Name of variables in sklearn pipeline
Two key components can help make this work. The first gets the encoding names from the OneHotEncoder
: OneHotEncoder.get_feature_names_out
. Specifically, you use that on your encoder
as encoder.get_feature_names_out()
. The second component is that sklearn.tree.export_text
takes a feature_names
argument. So, you can pass those extracted names right into the display system.

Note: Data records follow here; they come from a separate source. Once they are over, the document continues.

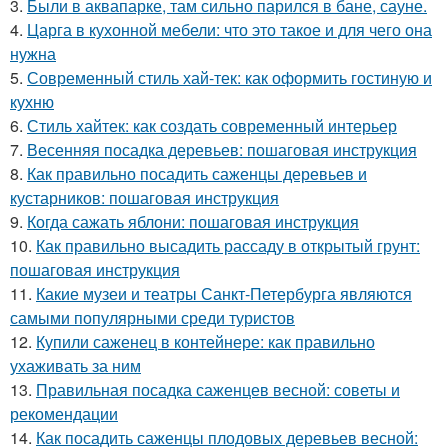
3.
Были в аквапарке, там сильно парился в бане, сауне.
4.
Царга в кухонной мебели: что это такое и для чего она
нужна
5.
Современный стиль хай-тек: как оформить гостиную и
кухню
6.
Стиль хайтек: как создать современный интерьер
7.
Весенняя посадка деревьев: пошаговая инструкция
8.
Как правильно посадить саженцы деревьев и
кустарников: пошаговая инструкция
9.
Когда сажать яблони: пошаговая инструкция
10.
Как правильно высадить рассаду в открытый грунт:
пошаговая инструкция
11.
Какие музеи и театры Санкт-Петербурга являются
самыми популярными среди туристов
12.
Купили саженец в контейнере: как правильно
ухаживать за ним
13.
Правильная посадка саженцев весной: советы и
рекомендации
14.
Как посадить саженцы плодовых деревьев весной: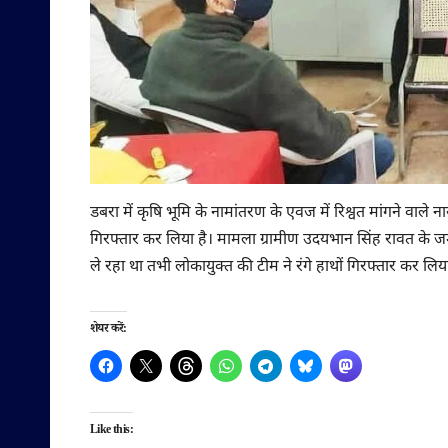
डबरा में कृषि भूमि के नामांतरण के एवज में रिश्वत मांगने वाल
गिरफ्तार कर लिया है। मामला ग्रामीण उदयभान सिंह रावत के 
ले रहा था तभी लोकायुक्त की टीम ने रंगे हाथों गिरफ्तार कर लिय
शेयर करें:
Like this: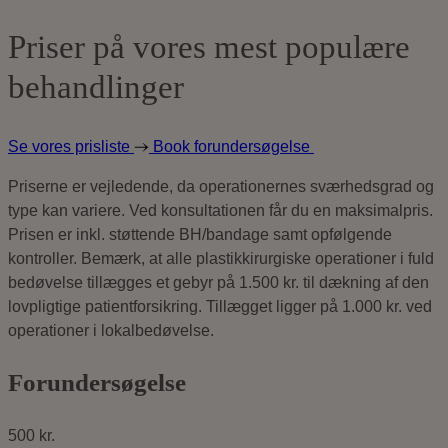
Priser på vores mest populære
behandlinger
Se vores prisliste
Book forundersøgelse
Priserne er vejledende, da operationernes sværhedsgrad og
type kan variere. Ved konsultationen får du en maksimalpris.
Prisen er inkl. støttende BH/bandage samt opfølgende
kontroller. Bemærk, at alle plastikkirurgiske operationer i fuld
bedøvelse tillægges et gebyr på 1.500 kr. til dækning af den
lovpligtige patientforsikring. Tillægget ligger på 1.000 kr. ved
operationer i lokalbedøvelse.
Forundersøgelse
500 kr.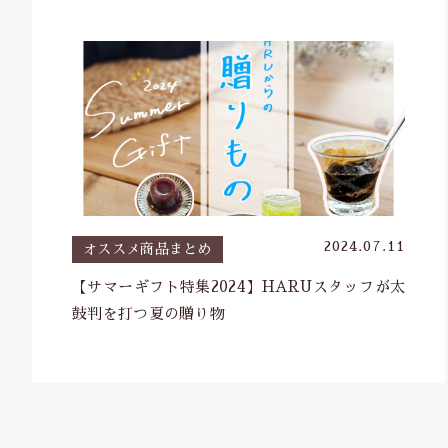
並び順
2024.07.11
オススメ商品まとめ
【サマーギフト特集2024】HARUスタッフが太
鼓判を打つ夏の贈り物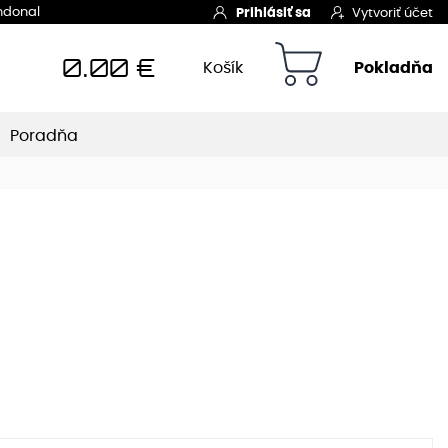
Indonal
Prihlásiť sa
Vytvoriť účet
0.00
€
Košík
Pokladňa
Poradňa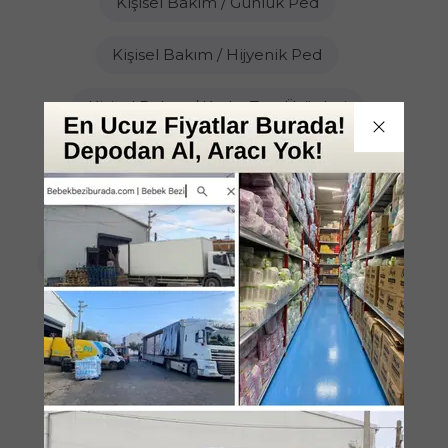
Kişisel Bakım / Günlük Ped
Kişisel Bakım / Hijyenik Ped
Kişisel Bakım / Kadın Traş Ürünleri
Kişisel Bakım / Kayganlaştırıcı Jel
Kişisel Bakım / Kırışıklık Karşıtı
Kişisel Bakım / Makyaj Temizleme Pamuğu
Kişisel Bakım / Makyaj Ürünleri
Kişisel Bakım / Parfüm
Kişisel Bakım / Prezervatif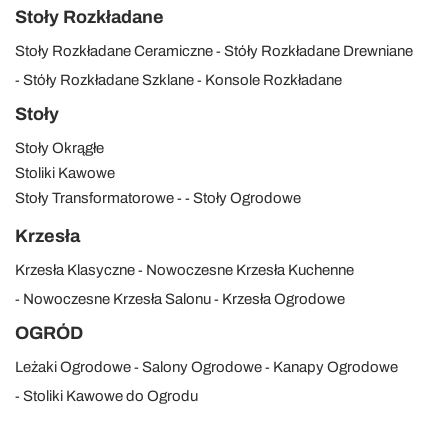
Stoły Rozkładane
Stoły Rozkładane Ceramiczne
Stóły Rozkładane Drewniane
Stóły Rozkładane Szklane
Konsole Rozkładane
Stoły
Stoły Okrągłe
Stoliki Kawowe
Stoły Transformatorowe
Stoły Ogrodowe
Krzesła
Krzesła Klasyczne
Nowoczesne Krzesła Kuchenne
Nowoczesne Krzesła Salonu
Krzesła Ogrodowe
OGRÓD
Leżaki Ogrodowe
Salony Ogrodowe
Kanapy Ogrodowe
Stoliki Kawowe do Ogrodu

Other sklearn
tree displayers also take that parameter (plot_tree
, export_graphviz
).
See here for related SO:
- Feature names from OneHotEncoder
- How to display feature names in sklearn decision tree?
sklearn
docs here:
- https://scikit-learn.org/stable/modules/generated/sklearn.preprocessing.OneHotEncoder.html
- https://scikit-learn.org/stable/modules/classes.html#module-sklearn.tree (follow those links for the tree export/plot functions).

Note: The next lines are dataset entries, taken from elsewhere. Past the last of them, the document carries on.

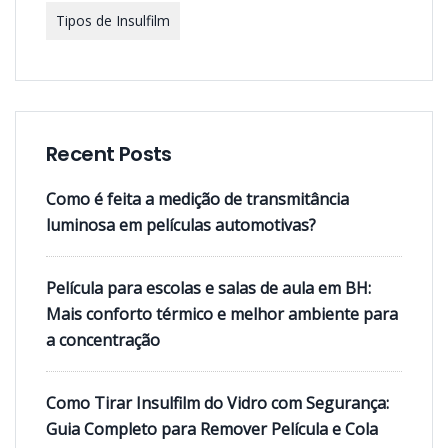
Tipos de Insulfilm
Recent Posts
Como é feita a medição de transmitância
luminosa em películas automotivas?
Película para escolas e salas de aula em BH:
Mais conforto térmico e melhor ambiente para
a concentração
Como Tirar Insulfilm do Vidro com Segurança:
Guia Completo para Remover Película e Cola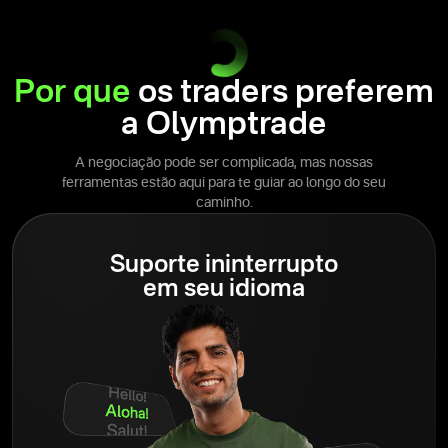
Por que
os traders preferem
a Olymptrade
A negociação pode ser complicada, mas nossas
ferramentas estão aqui para te guiar ao longo do seu
caminho.
Suporte ininterrupto
em seu idioma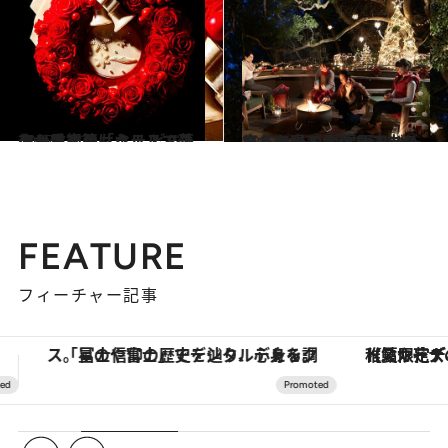
2017.11.22
クリスマスはホテルで華やかに楽しもう！ ビジュアル重視の「クリスマスケーキ」篇
旅＆お出かけ
2017.11.30
真冬を彩る素敵な演出がいっぱい！ 「星野リゾート」で過ごすクリスマス
旅＆お出かけ
FEATURE
フィーチャー記事
【夏限定ディナーコース】旬を迎える稚鮎や花ズッキーニなどをイタリア・トスカーナの郷土料理の手法で満喫！
ヴァシュロン・コンスタンタン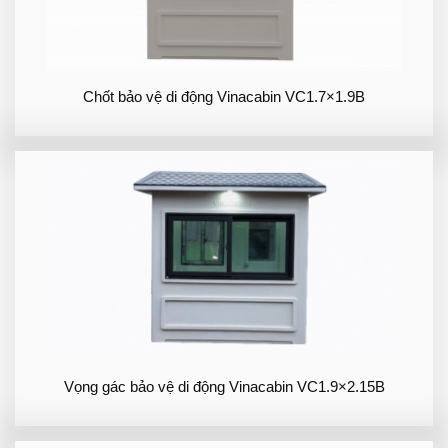
Chốt bảo vệ di động Vinacabin VC1.7×1.9B
Vọng gác bảo vệ di động Vinacabin VC1.9×2.15B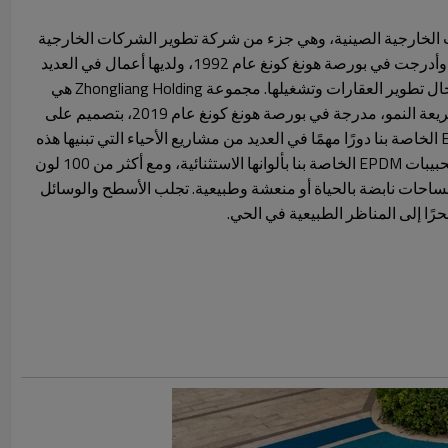
خارجية الصينية، وهي جزء من شركة تطوير الشركات الخارجية
الصينية، في هونغ كونغ عام 1979 وأدرجت في بورصة هونغ كونغ عام 1992، ولديها أعمال في العديد
من الأماكن وخبرة 45 عامًا في مجال تطوير العقارات وتشغيلها. مجموعة Zhongliang Holding هي
مؤسسة عقارية واسعة النطاق سريعة النمو، مدرجة في بورصة هونغ كونغ عام 2019، بتصميم على
مستوى البلاد. تلعب حبيبات EPDM الخاصة بنا دورًا مهمًا في العديد من مشاريع الأحياء التي تبنيها هذه
الشركات. تتميز ملاعب الأطفال بحبيبات EPDM الخاصة بنا بألوانها الاستثنائية، ومع أكثر من 100 لون
يمكنك إنشاء مساحات نابضة بالحياة أو منعشة وطبيعية. تجلب الأسطح والوسائل
ًا إلى المناظر الطبيعية في الحي.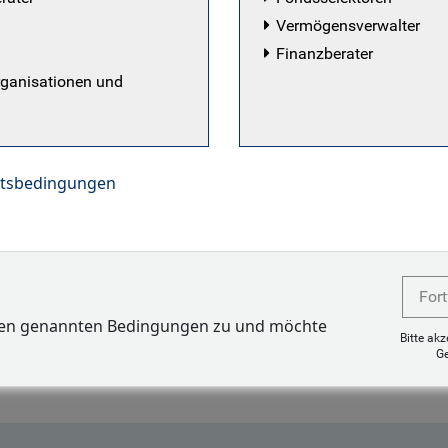
rkten, einschließlich Long-Only- und alternativen Produkt
Vermögensverwalter
m Bereich Schwellenländer nach der russischen Finanzkri
Finanzberater
n breites Spektrum an Kapitalanlagen in den Schwellenlä
rganisationen und
 im Juli 2005 von der UBS, wo sie als Credit-Analystin i
ätig war, zu BlueBay Asset Management (das mittlerweile
agement ist). Ihre Aufgabe umfasste die Beobachtung v
ftsbedingungen
ändern sowie die Unterstützung des Researchs für die 
nsanleihen. Zuvor war Polina bei Alliance Capital als Ak
änder tätig und leistete anschließend Pionierarbeit im q
es Unternehmens. Sie begann ihre Karriere in einer Mak
Fort
Polina hat einen MSc (Hons) in Finanzen von der People's
ben genannten Bedingungen zu und möchte
Moskau und ist CFA Charterholder.
Bitte ak
G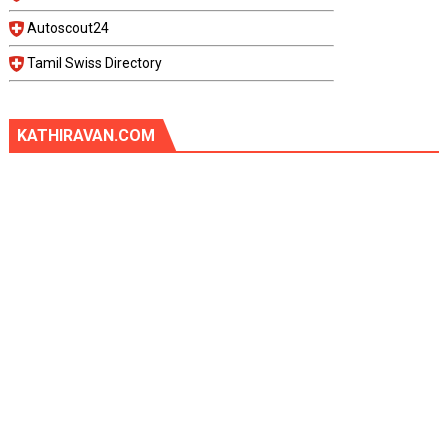
Autoscout24
Tamil Swiss Directory
KATHIRAVAN.COM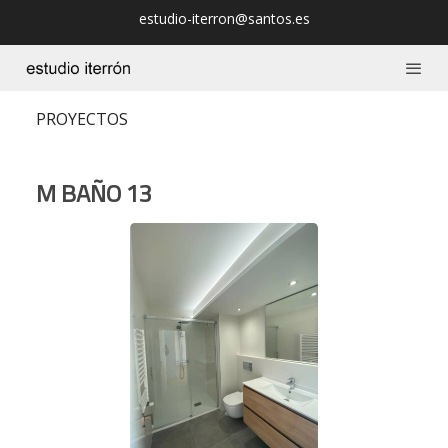
estudio-iterron@santos.es
PROYECTOS
M BAÑO 13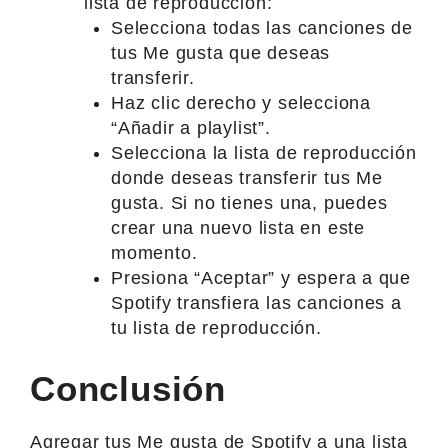
lista de reproducción:
Selecciona todas las canciones de
tus Me gusta que deseas
transferir.
Haz clic derecho y selecciona
“Añadir a playlist”.
Selecciona la lista de reproducción
donde deseas transferir tus Me
gusta. Si no tienes una, puedes
crear una nuevo lista en este
momento.
Presiona “Aceptar” y espera a que
Spotify transfiera las canciones a
tu lista de reproducción.
Conclusión
Agregar tus Me gusta de Spotify a una lista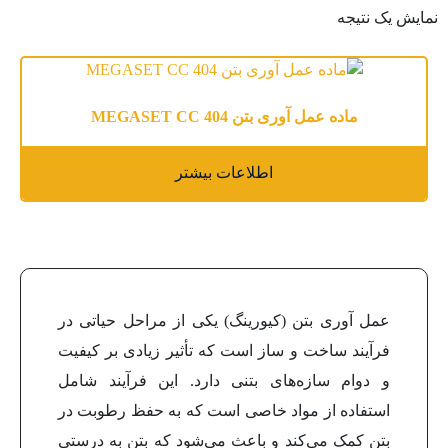
نمایش یک نتیجه
ماده عمل آوری بتن MEGASET CC 404
اطلاعات بیشتر
عمل آوری بتن (کیورینگ) یکی از مراحل حیاتی در
فرآیند ساخت و ساز است که تأثیر زیادی بر کیفیت
و دوام سازه‌های بتنی دارد. این فرآیند شامل
استفاده از مواد خاصی است که به حفظ رطوبت در
بتن کمک می‌کند و باعث می‌شود که بتن به درستی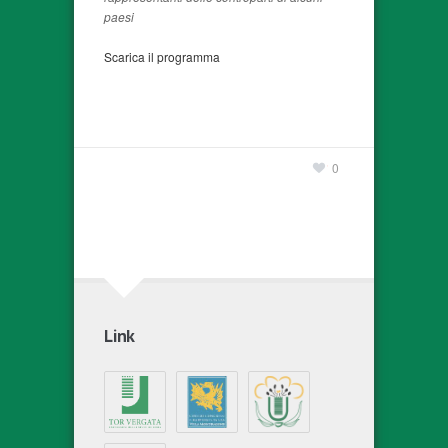
paesi
Scarica il programma
0
Link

The following should work for you (Edit: I forget the pipeline part in my example. You can use my_pipe.named_steps[step_name]
to extract out the OneHotEncoder
. You may have to nest that since you have nested pipelines. Added that example below.):
import pandas as pd
import numpy as np
from sklearn.preprocessing import OneHotEncoder
from sklearn.tree import DecisionTreeClassifier, export_text
import sklearn
print(sklearn.__version__) # ---> 1.0.2 for me
ftrs = pd.DataFrame({'Sex' : ['male', 'female']*3,
'AgeGroup': ['0-20', '0-20',
'20-60', '20-60',
'80+', '80+']})
tgt = np.array([1, 1, 1, 1, 0, 1])
encoder = OneHotEncoder()
enc_ftrs = encoder.fit_transform(ftrs)
dtc = DecisionTreeClassifier().fit(enc_ftrs, tgt)

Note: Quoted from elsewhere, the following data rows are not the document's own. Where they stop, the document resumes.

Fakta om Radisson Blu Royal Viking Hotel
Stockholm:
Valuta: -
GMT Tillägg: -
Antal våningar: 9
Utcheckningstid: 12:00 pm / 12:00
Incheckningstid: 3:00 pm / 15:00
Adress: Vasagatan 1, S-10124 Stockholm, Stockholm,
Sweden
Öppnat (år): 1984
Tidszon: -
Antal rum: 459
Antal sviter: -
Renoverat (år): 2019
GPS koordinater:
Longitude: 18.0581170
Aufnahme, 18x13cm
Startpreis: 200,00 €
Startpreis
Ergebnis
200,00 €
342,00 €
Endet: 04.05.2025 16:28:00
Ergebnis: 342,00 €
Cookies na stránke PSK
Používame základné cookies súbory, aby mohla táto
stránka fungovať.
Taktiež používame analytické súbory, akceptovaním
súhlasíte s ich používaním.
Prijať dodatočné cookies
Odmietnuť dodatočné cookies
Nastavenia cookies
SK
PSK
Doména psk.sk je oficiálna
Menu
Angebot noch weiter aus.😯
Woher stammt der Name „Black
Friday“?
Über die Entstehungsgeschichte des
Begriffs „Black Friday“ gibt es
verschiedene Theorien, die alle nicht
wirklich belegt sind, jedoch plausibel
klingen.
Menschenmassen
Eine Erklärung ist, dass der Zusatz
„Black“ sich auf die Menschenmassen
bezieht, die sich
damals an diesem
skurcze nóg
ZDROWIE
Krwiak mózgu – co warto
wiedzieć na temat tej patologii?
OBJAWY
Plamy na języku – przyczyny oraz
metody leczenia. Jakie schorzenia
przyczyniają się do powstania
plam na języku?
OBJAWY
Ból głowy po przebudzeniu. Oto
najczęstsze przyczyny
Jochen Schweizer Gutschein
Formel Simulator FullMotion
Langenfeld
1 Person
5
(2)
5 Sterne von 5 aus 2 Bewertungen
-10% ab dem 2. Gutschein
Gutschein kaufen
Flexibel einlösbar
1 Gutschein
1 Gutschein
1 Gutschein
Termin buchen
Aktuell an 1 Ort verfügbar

encoder_names = encoder.get_feature_names_out()
print(export_text(dtc, feature_names = list(encoder_names)))
Which for me gives the following output:
|--- AgeGroup_80+ <= 0.50
| |--- class: 1
|--- AgeGroup_80+ > 0.50
| |--- Sex_female <= 0.50
| | |--- class: 0
| |--- Sex_female > 0.50
| | |--- class: 1
Including the pipeline, it looks like this:
from sklearn.pipeline import Pipeline
pipe = Pipeline([('enc', OneHotEncoder()),
('dtc', DecisionTreeClassifier())])
pipe.fit(ftrs, tgt)
feature_names = list(pipe.named_steps['enc'].get_feature_names_out())
print(export_text(pipe.named_steps['dtc'],
feature_names = feature_names))
with the same output.